## TASK ITEM
Omit the images and output every line of the data below exactly.

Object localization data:

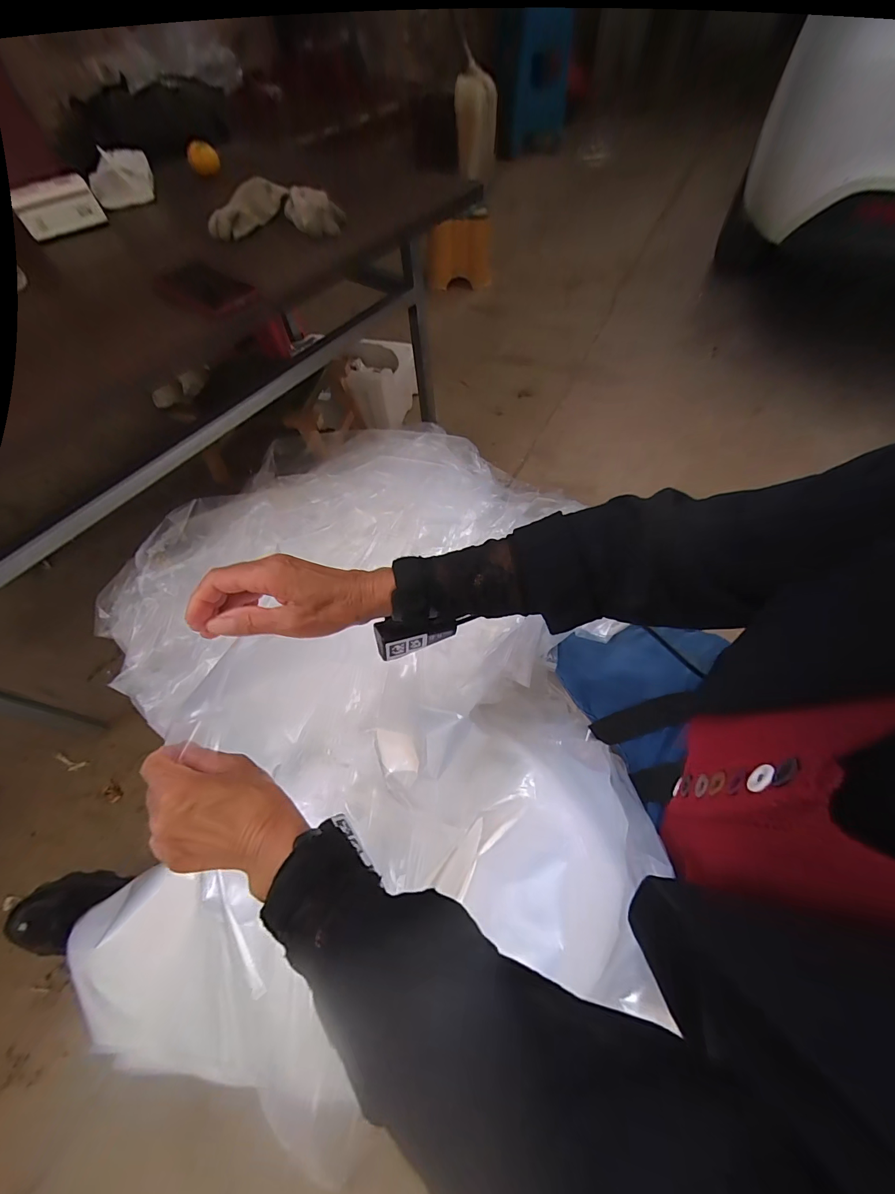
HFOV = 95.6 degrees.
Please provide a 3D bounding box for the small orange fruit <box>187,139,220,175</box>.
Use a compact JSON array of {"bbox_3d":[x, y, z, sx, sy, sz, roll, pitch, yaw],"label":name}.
[{"bbox_3d":[-0.526,-0.946,0.874,0.059,0.042,0.066,-23,61,-11],"label":"small orange fruit"}]

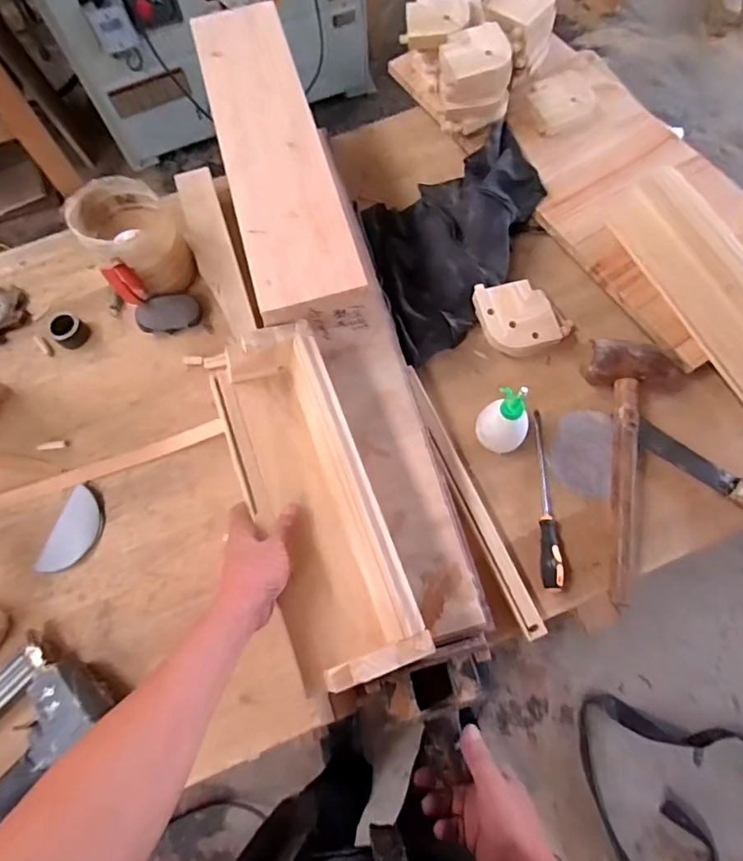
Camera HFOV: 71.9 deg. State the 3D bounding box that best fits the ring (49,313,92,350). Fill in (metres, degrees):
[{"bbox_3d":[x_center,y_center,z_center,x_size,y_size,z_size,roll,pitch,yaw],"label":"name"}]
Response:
[{"bbox_3d":[-0.440,-0.146,0.751,0.037,0.038,0.045,35,77,13],"label":"ring"}]

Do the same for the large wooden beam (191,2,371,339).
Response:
[{"bbox_3d":[-0.123,-0.352,0.672,0.129,0.082,0.498,-15,71,-4],"label":"large wooden beam"}]

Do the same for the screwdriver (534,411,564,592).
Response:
[{"bbox_3d":[0.231,0.085,0.664,0.027,0.025,0.233,3,72,4],"label":"screwdriver"}]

## EXERCISE OUTPUT
HFOV = 95.6 degrees.
Please provide a 3D bounding box for the small orange fruit <box>187,139,220,175</box>.
Use a compact JSON array of {"bbox_3d":[x, y, z, sx, sy, sz, roll, pitch, yaw],"label":name}.
[{"bbox_3d":[-0.526,-0.946,0.874,0.059,0.042,0.066,-23,61,-11],"label":"small orange fruit"}]

Camera HFOV: 71.9 deg. State the 3D bounding box that best fits the ring (49,313,92,350). Fill in (metres, degrees):
[{"bbox_3d":[x_center,y_center,z_center,x_size,y_size,z_size,roll,pitch,yaw],"label":"name"}]
Response:
[{"bbox_3d":[-0.440,-0.146,0.751,0.037,0.038,0.045,35,77,13],"label":"ring"}]

Do the same for the large wooden beam (191,2,371,339).
Response:
[{"bbox_3d":[-0.123,-0.352,0.672,0.129,0.082,0.498,-15,71,-4],"label":"large wooden beam"}]

Do the same for the screwdriver (534,411,564,592).
Response:
[{"bbox_3d":[0.231,0.085,0.664,0.027,0.025,0.233,3,72,4],"label":"screwdriver"}]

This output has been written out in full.